-------- EXCERPT TO READ

With modern engines, spark plugs generally last longer. If they fail, then cleansing them is not very likely to bring them back to life. Carry a spare set of new plugs and a plug spanner.





Water Pump

Outboard water pump impellers are normally changed at the annual service. If you have been operating in the shallows and stirring sand, consider changing more often.

Make sure water is being discharged from the exhaust system or telltale when started.

Regularly check for water leaks.


Gearbox Oil


Bleed a little oil from the drain screw in the gear case - if water appears, or if the oil looks milky, take teh motor to a service centre.






The rubber bushing of an outboard or stern drive's propeller can fail, especially if it has hit sand or rocks. Some older models use a shear pin instead to protect the shaft.

Carry a spare shear pin, if appropriate, and a spare propeller - perhaps a second-hand one.

Keep shafts and props clean and in good working order. This includes removing the propeller., hammering out any bends, and filing any jagged bits smooth.

Snagged fishing line wrapping around the outboard leg propeller shaft can destroy the gearbox seals and allow water in. Water in the gearbox will eventually cause it to fail. Remove the propeller regularly to check for fishing line - or any time you think you might have hit a line.

----------------
-------- RECORDED DATA

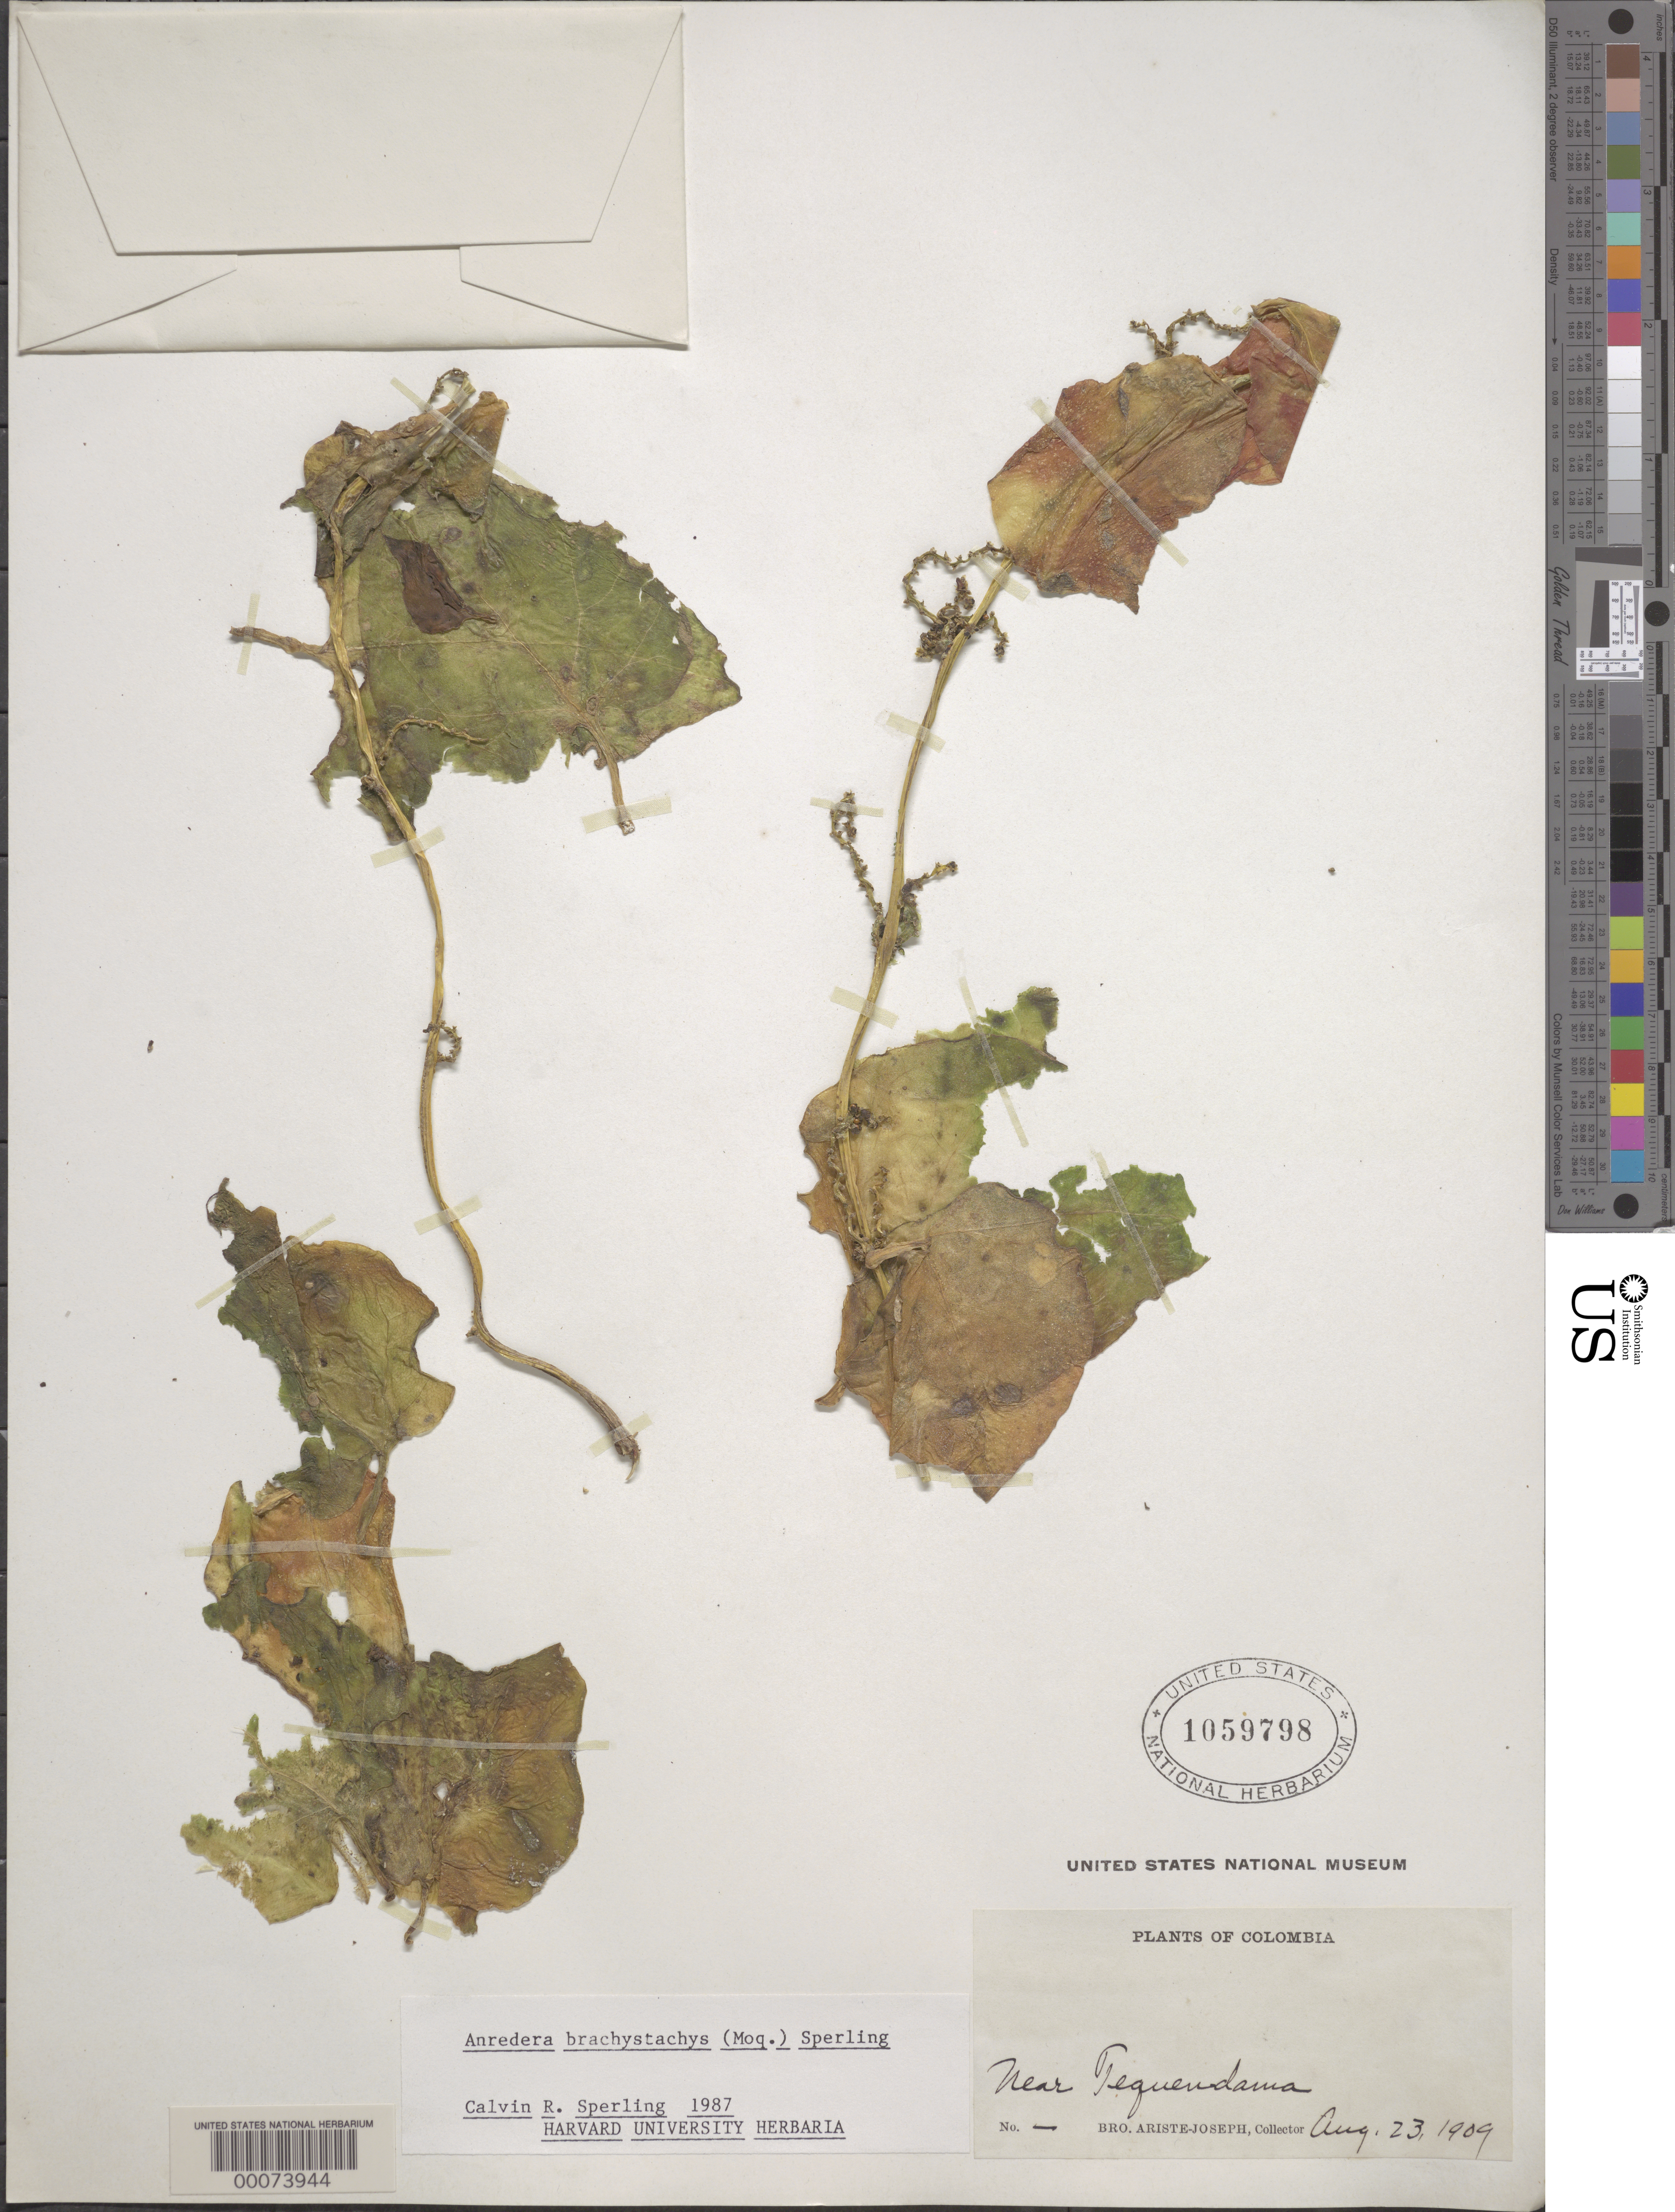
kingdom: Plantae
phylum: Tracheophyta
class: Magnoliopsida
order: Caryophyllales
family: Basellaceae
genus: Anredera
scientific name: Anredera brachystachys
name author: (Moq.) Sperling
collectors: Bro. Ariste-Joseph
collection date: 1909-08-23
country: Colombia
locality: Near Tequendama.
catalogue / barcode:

----------------

• _WHAT YOU NEED TO DO_:
Answer these questions using the outboard maintenance excerpt.
(a) When are outboard water pump impellers normally changed?
(b) What should be carried along with a spare set of new plugs?
(c) What can snagged fishing line around the outboard leg propeller shaft destroy?
The dataset records are material separate from the outboard maintenance excerpt.

• _RESPONSE_:
(a) At the annual service.
(b) A plug spanner.
(c) The gearbox seals.